## Exercise instructions
Change every "series" to "data series" in all of the data below, and give the data back with nothing else altered. Leave the pictures out.

## Data for this task
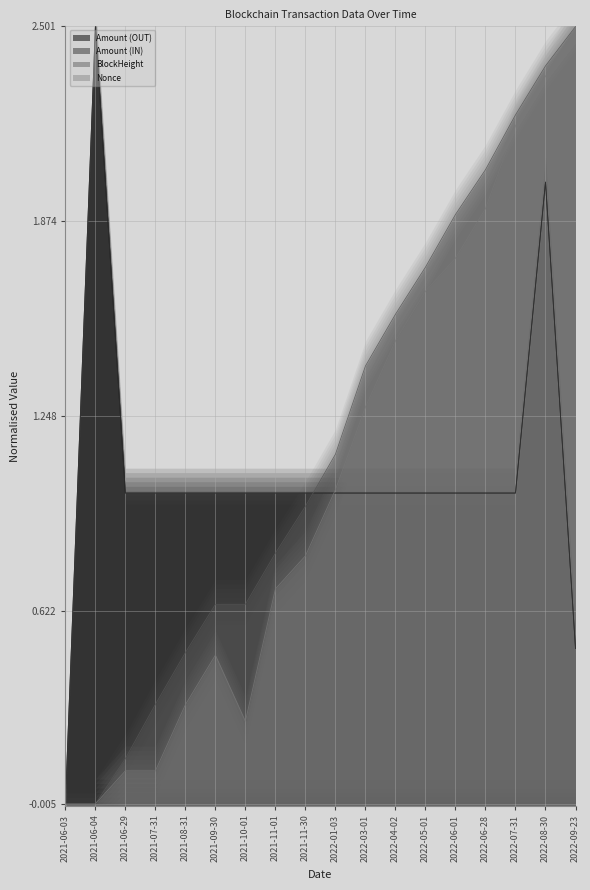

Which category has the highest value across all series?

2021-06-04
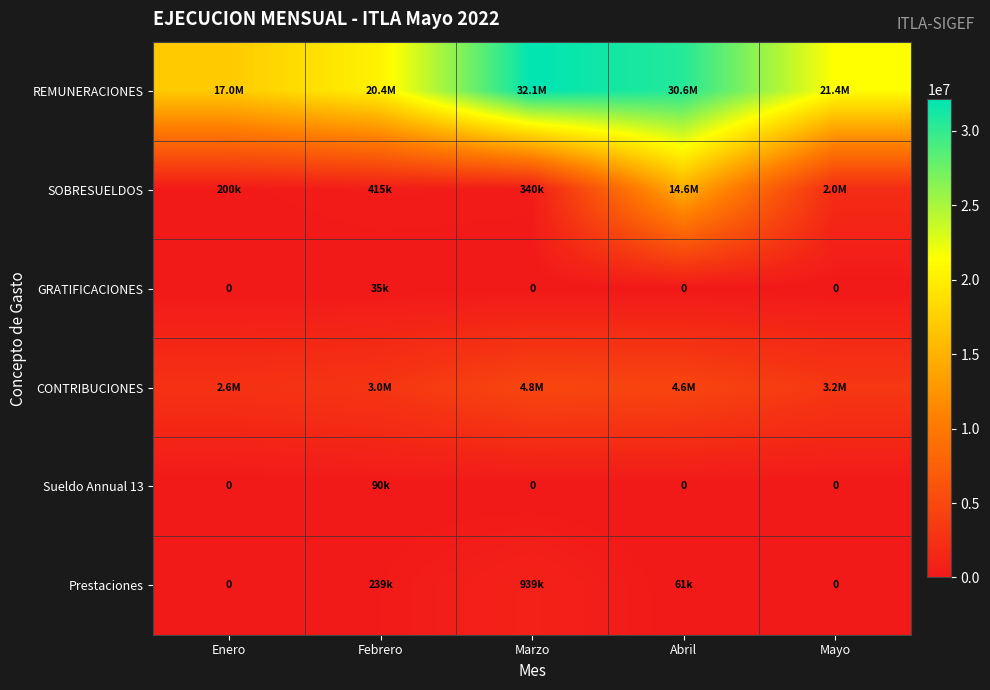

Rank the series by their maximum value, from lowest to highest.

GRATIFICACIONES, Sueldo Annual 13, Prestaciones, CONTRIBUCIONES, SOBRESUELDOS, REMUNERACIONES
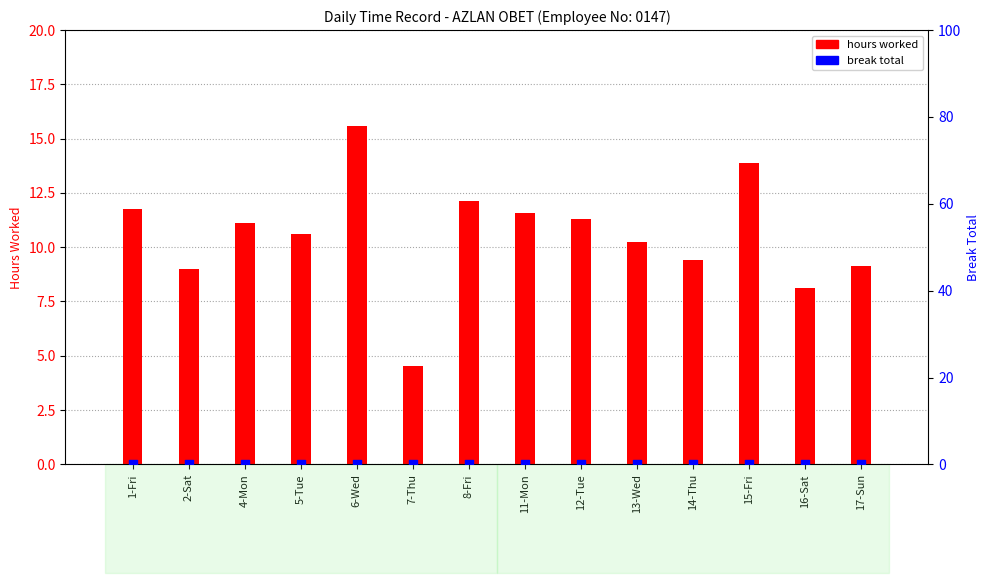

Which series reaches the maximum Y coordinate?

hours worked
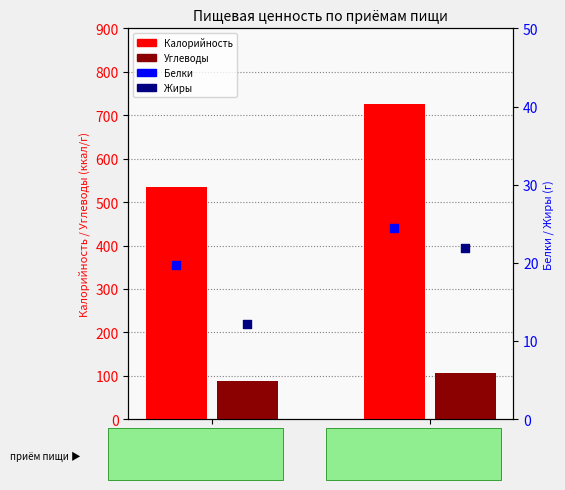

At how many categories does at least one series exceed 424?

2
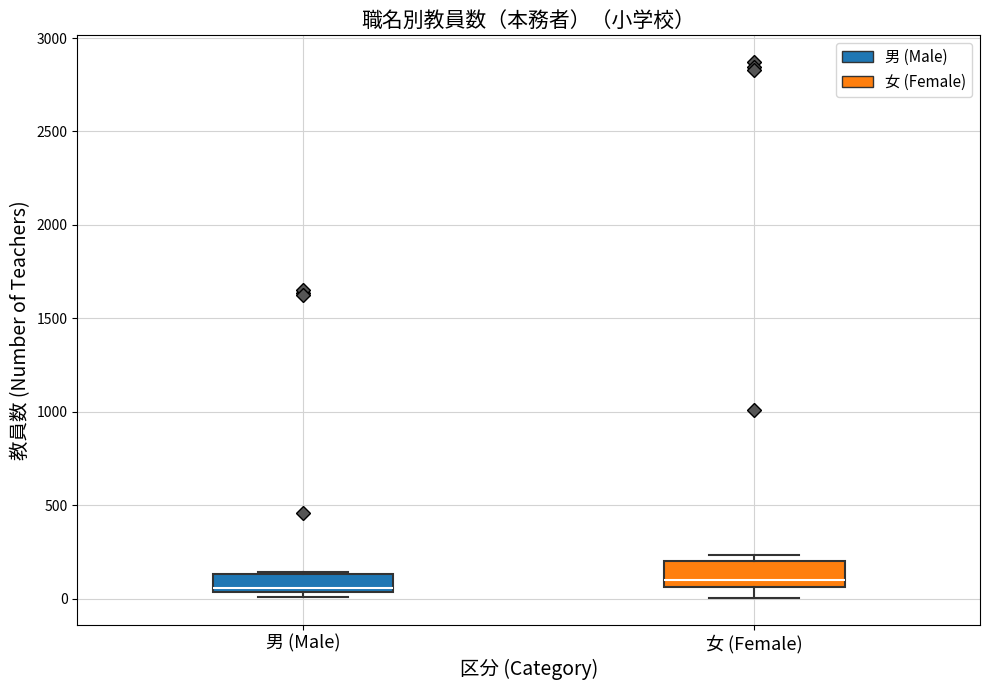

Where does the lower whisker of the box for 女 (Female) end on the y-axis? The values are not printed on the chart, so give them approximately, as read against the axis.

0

## Response to this task
Which category has the highest value across all data series?

2021-06-04

Rank the data series by their maximum value, from lowest to highest.

GRATIFICACIONES, Sueldo Annual 13, Prestaciones, CONTRIBUCIONES, SOBRESUELDOS, REMUNERACIONES

Which data series reaches the maximum Y coordinate?

hours worked

At how many categories does at least one data series exceed 424?

2

Where does the lower whisker of the box for 女 (Female) end on the y-axis? The values are not printed on the chart, so give them approximately, as read against the axis.

0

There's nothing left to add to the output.